Para o especialista em direito penal, a tática adotada pelo presidente pode não gerar o resultado esperado em futuros processos. “É uma tática ingênua, porque a cloroquina tinha recebido a reprovação, por exemplo, do conselho de medicina da França, da Organização Mundial da Saúde, e também da Organização Panamericana de Saúde, bem como de todos os cientistas brasileiros que vieram aos meios de comunicação alertar para esse risco. Ele insiste em defender pontos indefensáveis, se preparando para dizer que agiu de boa-fé”, afirma.
Reflexo da política interna
PublicidadeAlém de correr o risco de ter seu discurso visto no Congresso como uma forma de se autoincriminar, o jurista considera que a fala de Bolsonaro ainda pode trazer complicações para o presidente caso ele venha a responder futuramente no Tribunal Penal Internacional, em Haia. Reale e um grupo de juristas entregaram parecer à CPI semana passada em que defende, entre outras coisas, que Bolsonaro seja investigado pelo tribunal internacional por crimes contra a humanidade. “Acredito que ele deva responder por conta de crime contra a humanidade, conforme o artigo 7º do Estatuto de Roma”, defende.
Esforço eleitoral
Quem também avaliou o discurso de Bolsonaro foi a jurista Helena Lobo da Costa. Apesar de não enxergar o pronunciamento do presidente como uma forma de autoincriminação ou de defesa prévia, ela concorda com Reale quanto aos objetivos eleitorais do discurso. “Foi um discurso voltado aos seus próprios eleitores, pessoas que ainda acreditam naquilo que ele fala. Ele falou de Sete de Setembro, desmatamento, muita coisa que não tem a ver com a CPI. Mas ele continua insistindo nas práticas equivocadas”, explica a jurista, coautora do parecer entregue à comissão.
Para Miguel Reale, os interesses eleitorais de Bolsonaro ao falar na ONU se manifestam até mesmo ao tratar de assuntos econômicos. “Ele não acredita no que defende.

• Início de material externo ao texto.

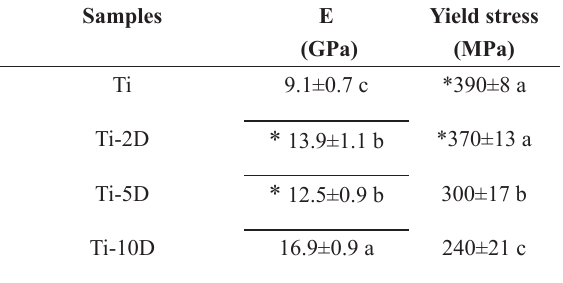
Results obtained from compression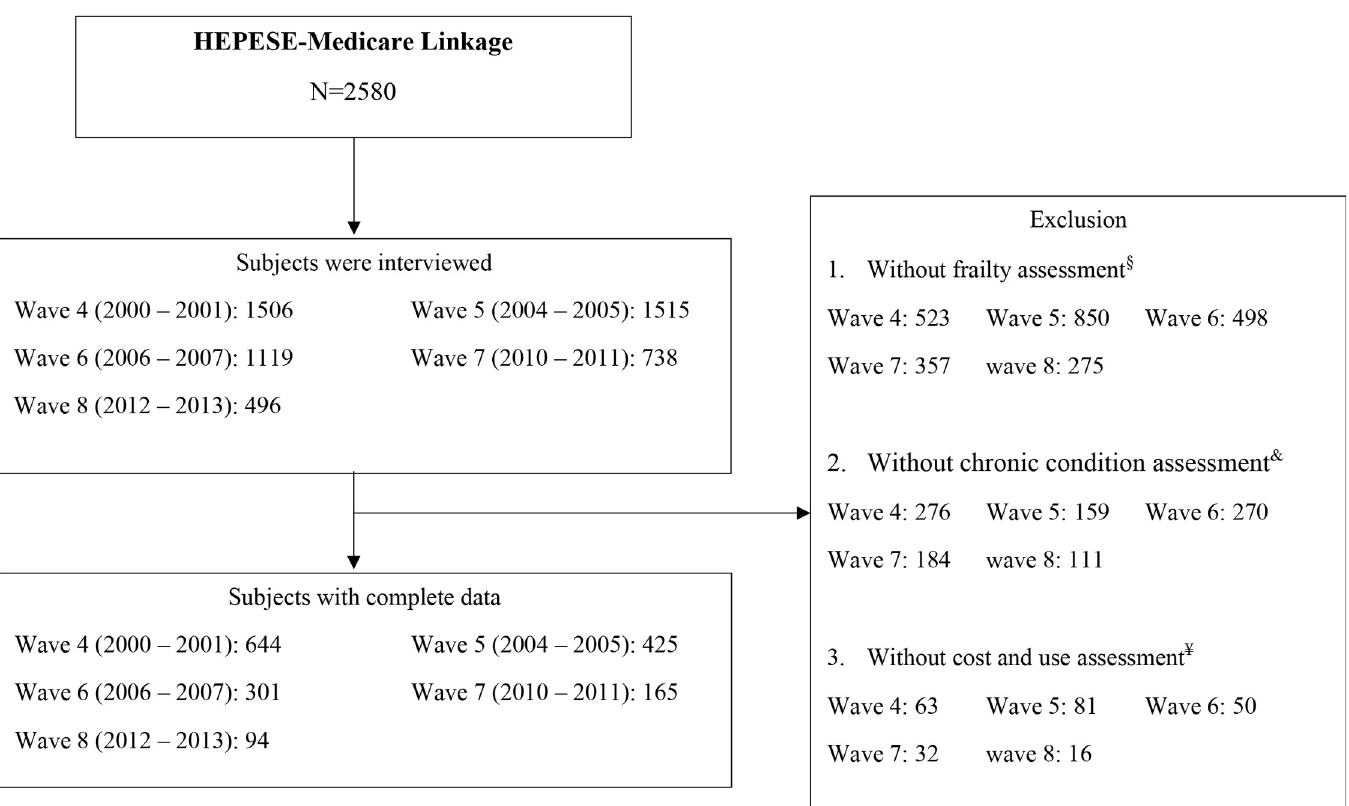
Fig 1. Flowchart of cohort selection. § Modified five criteria frailty assessment. & The Chronic Conditions (CC) segment of the Master Beneficiary Summary File (MBSF) was used to define chronic conditions; MBSF-CC files in 2001, 2005, 2007, 2011, and 2013 were used for wave 4, 5, 6, 7 and 8 separately; a list of the 37 conditions included in the study is presented in the Supporting Information S1 Table. ¥ The cost and use segment of MBSF files in 2002, 2006, 2008, 2012, and 2014 were used for wave 4, 5, 6, 7 and 8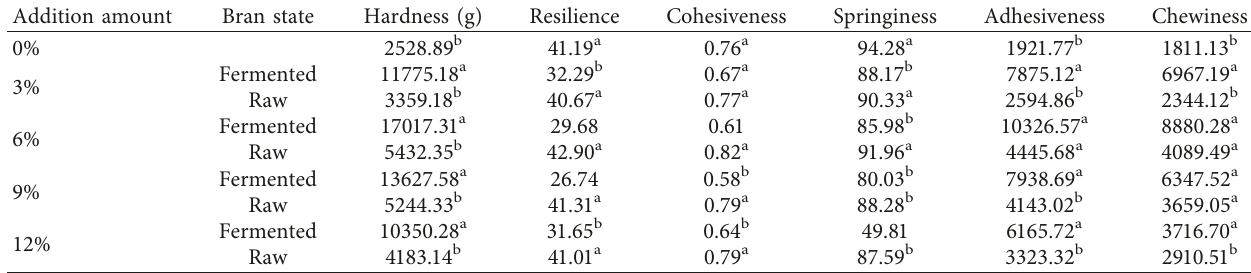
Figure 6: The effect of bran addition on the color of steamed Table 3: Different amounts of added bran and the texture of mixed steamed bread.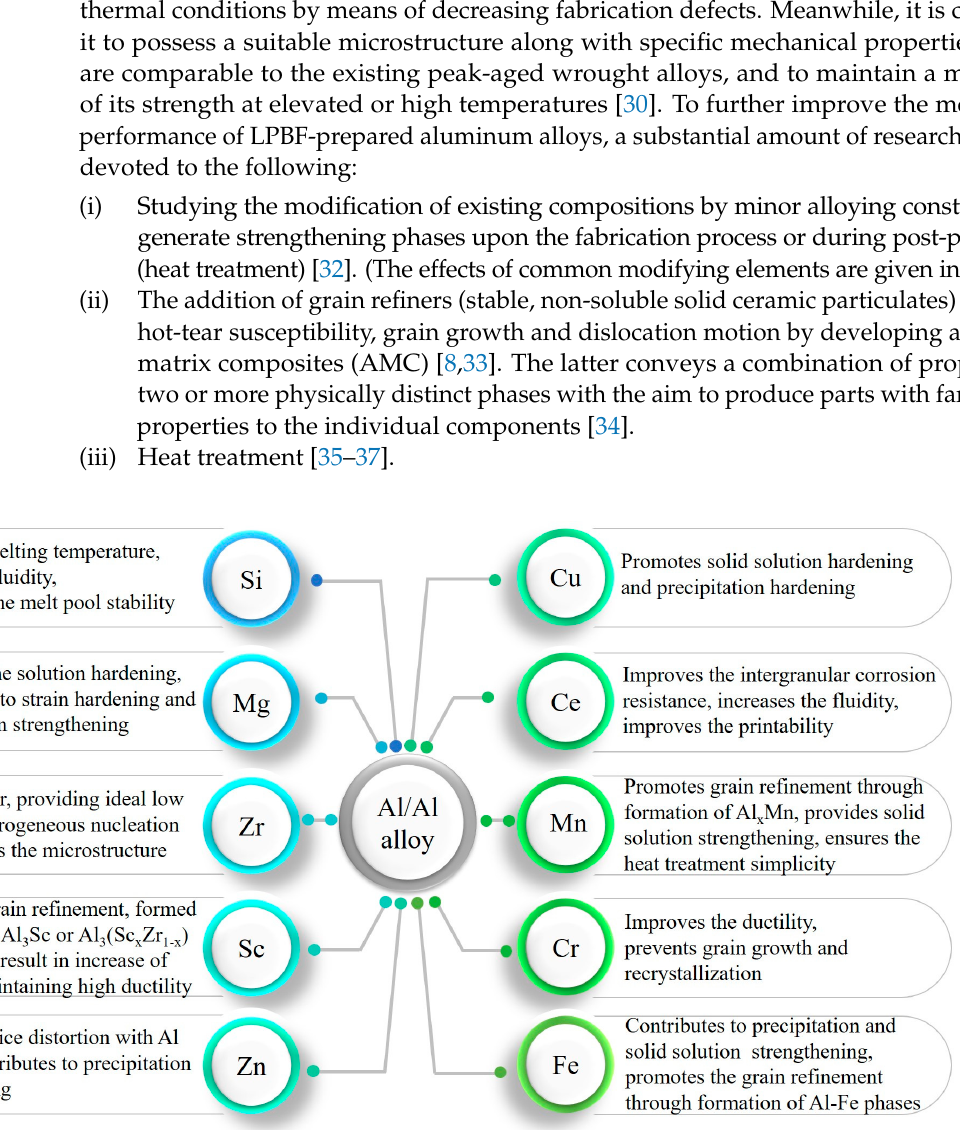
Figure 1. The influence of the main and modifying components on LPBF fabricated Al alloys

Ele estava fazendo o que lhe era conveniente para tentar amenizar danos eleitorais”.
Helena da Costa ainda alerta para os riscos que a postura do presidente cria para a imagem do Brasil no exterior. “A insistência dele em levar esse discurso para um ambiente onde ele sabia que não iria receber nenhuma adesão coloca o Brasil em uma posição inclusive vexatória diante da comunidade internacional”.